## Exercise objective:
Copy all lines in the data that contain the string "down".

## Material provided:
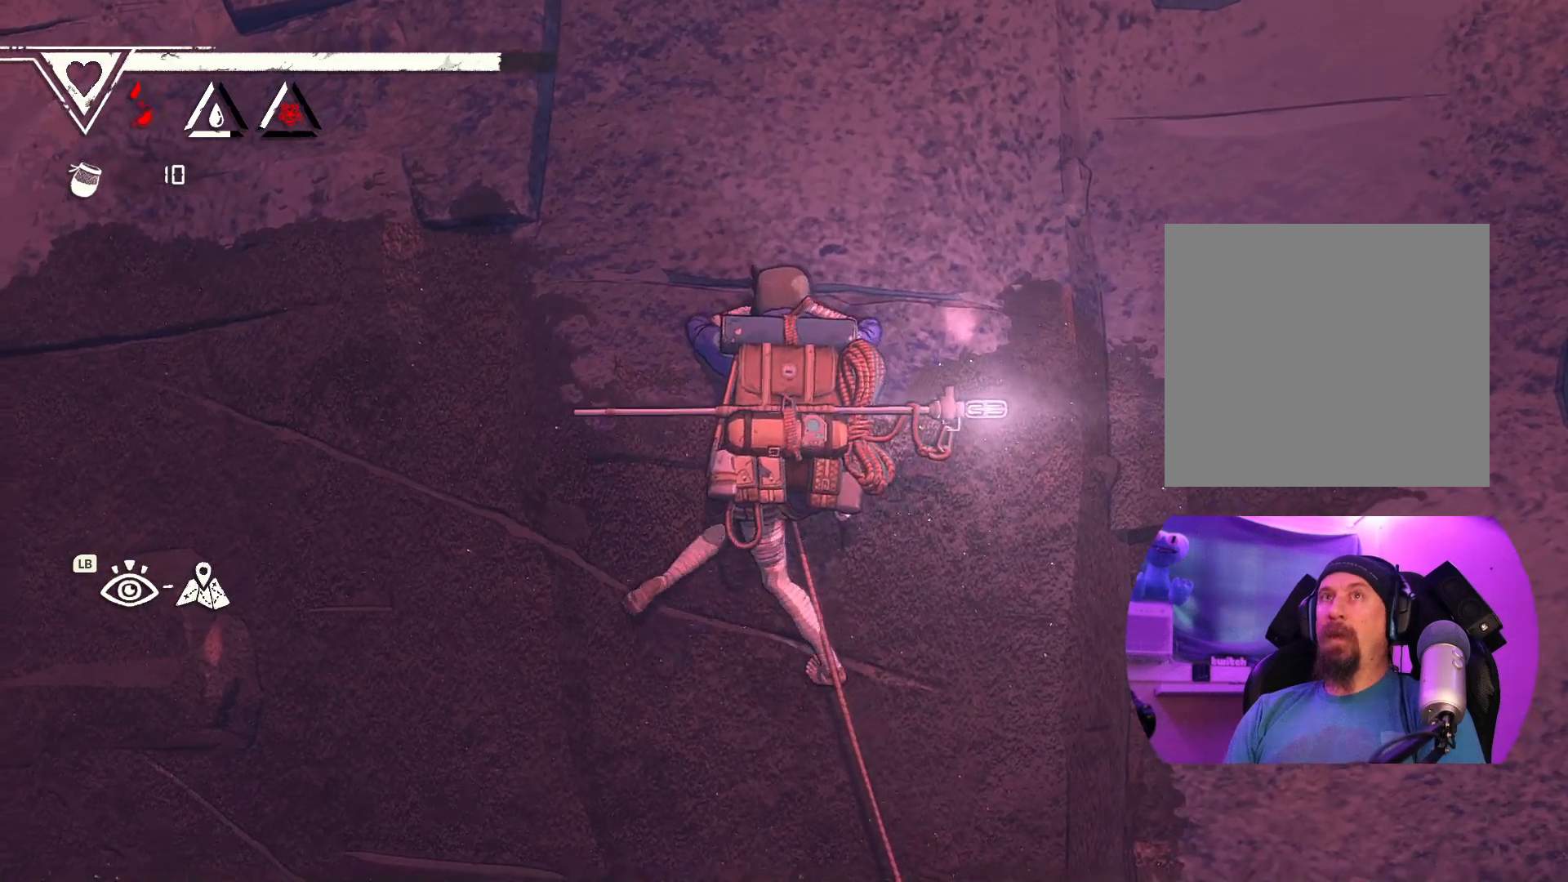
{"buttons": ["R1"], "left_stick": "center", "right_stick": "center", "events": [[33, "R1", "down"]]}
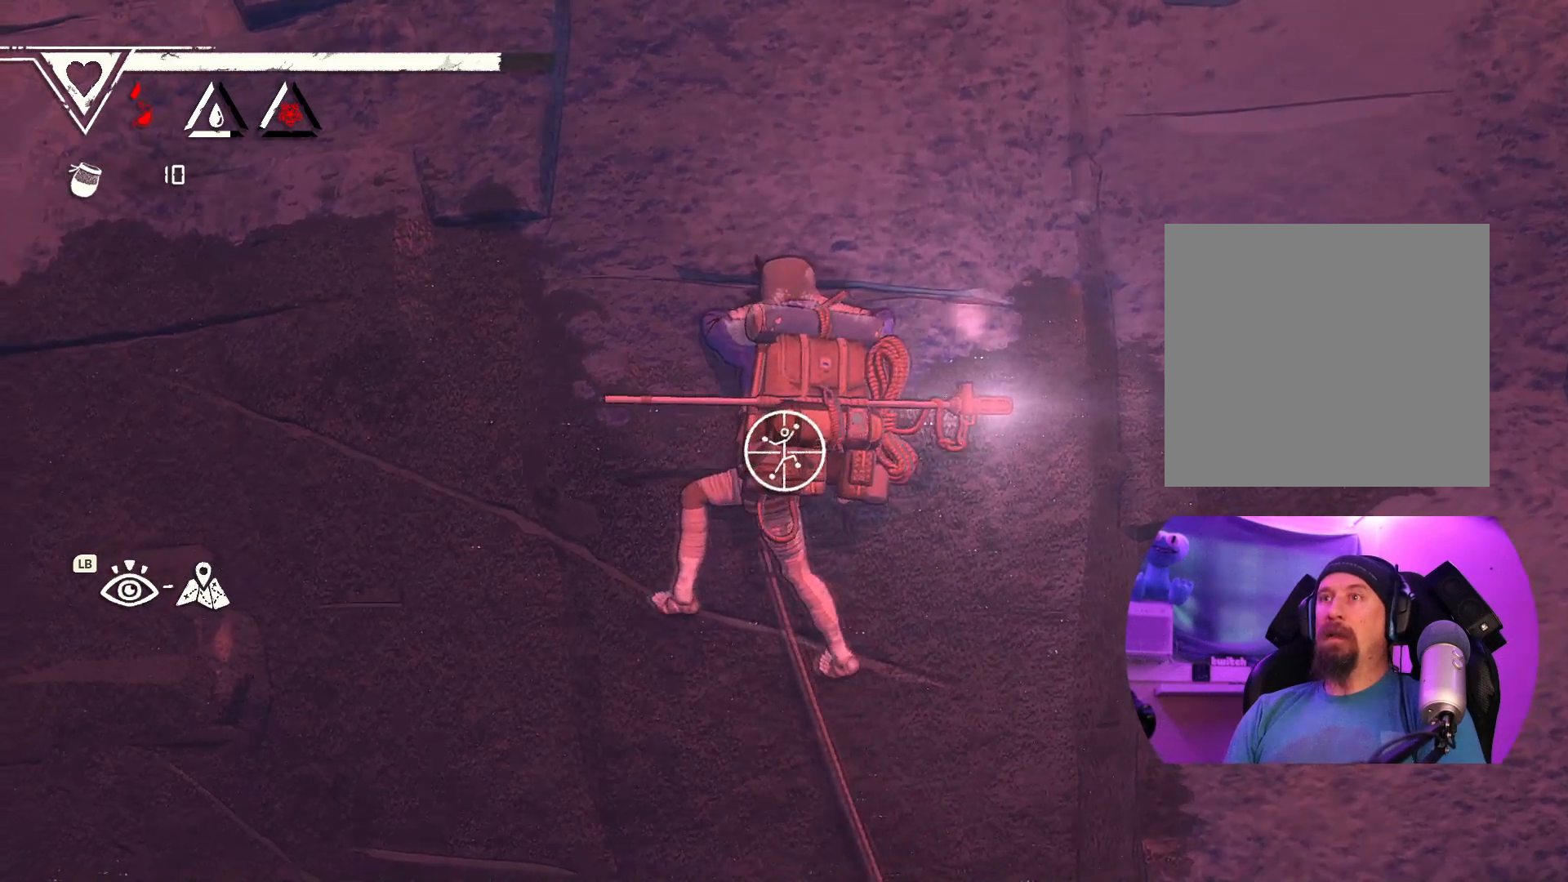
{"buttons": [], "left_stick": "down-left", "right_stick": "center", "events": [[117, "left_stick", "down"], [383, "left_stick", "down-left"], [483, "R1", "up"]]}
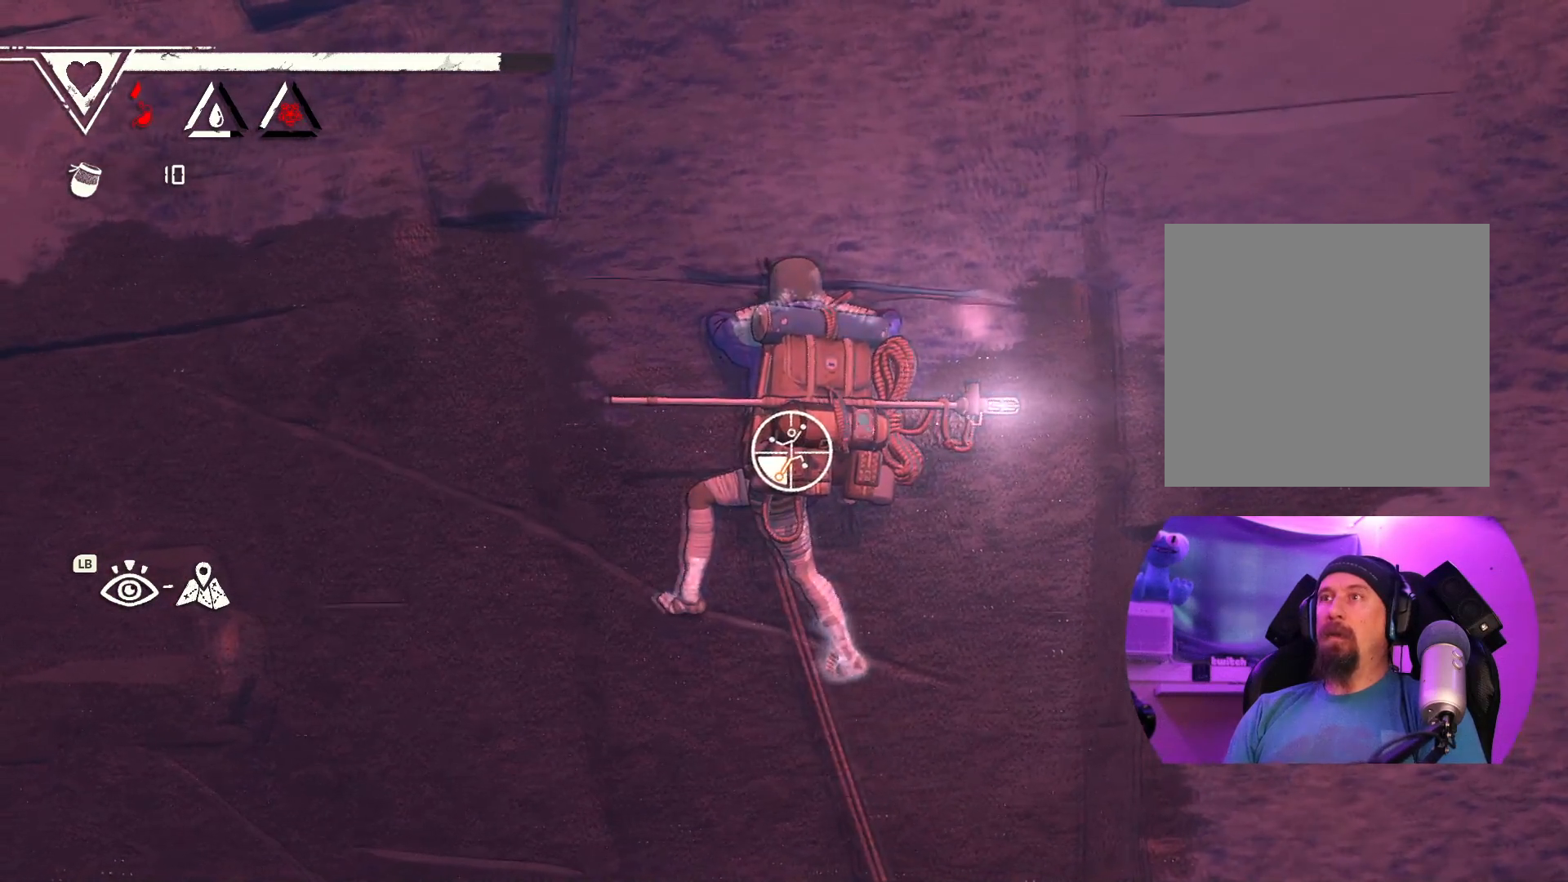
{"buttons": [], "left_stick": "up-left", "right_stick": "center", "events": [[50, "left_stick", "left"], [467, "left_stick", "up-left"]]}
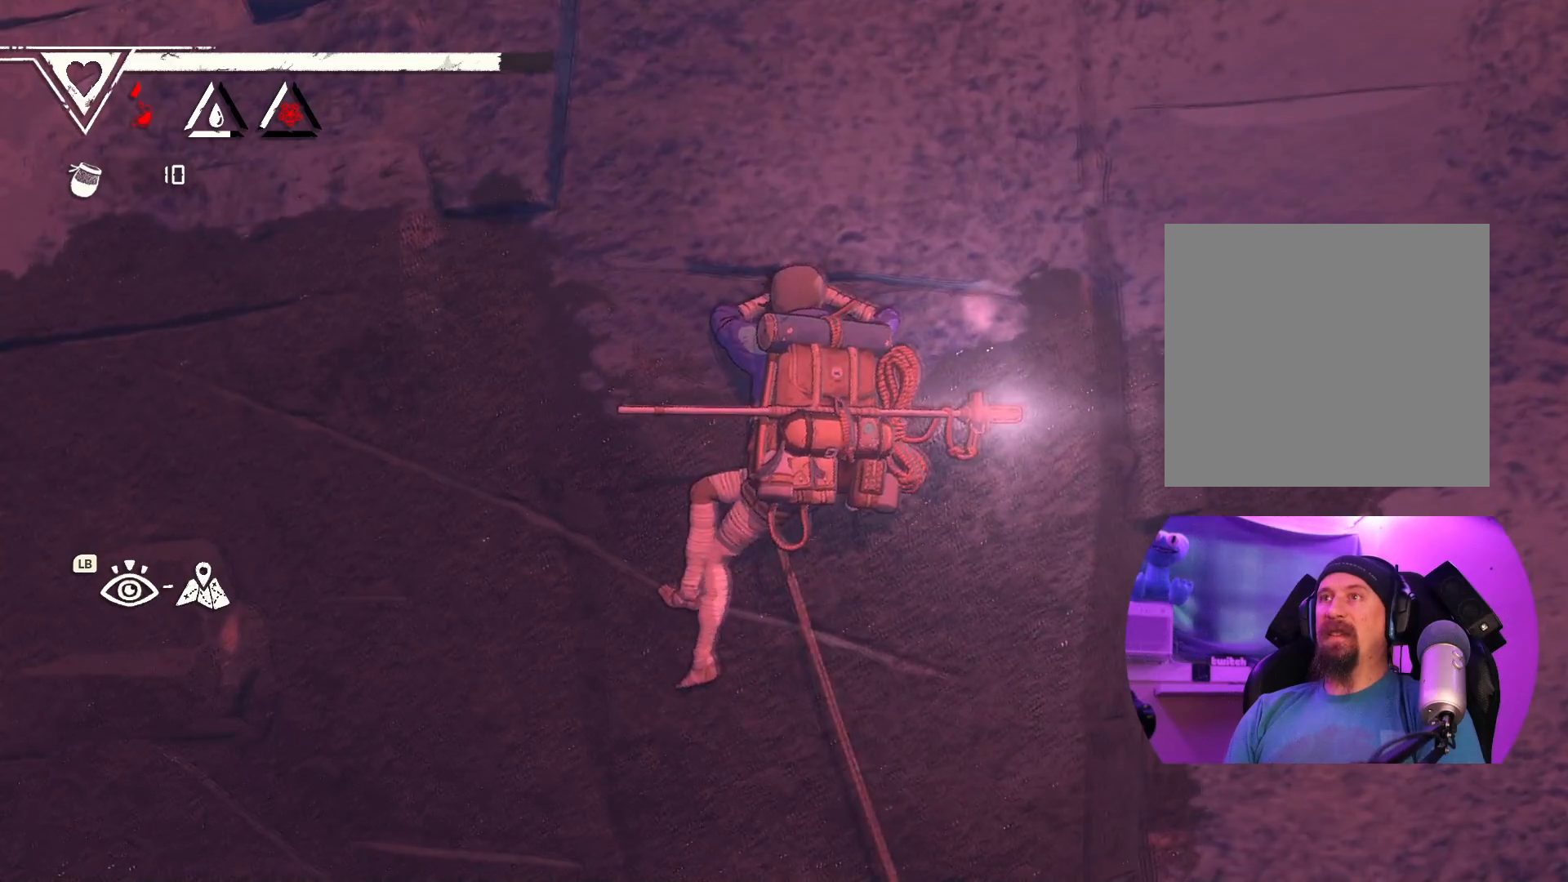
{"buttons": [], "left_stick": "up-left", "right_stick": "center", "events": []}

## Result of the exercise:
{"buttons": ["R1"], "left_stick": "center", "right_stick": "center", "events": [[33, "R1", "down"]]}
{"buttons": [], "left_stick": "down-left", "right_stick": "center", "events": [[117, "left_stick", "down"], [383, "left_stick", "down-left"], [483, "R1", "up"]]}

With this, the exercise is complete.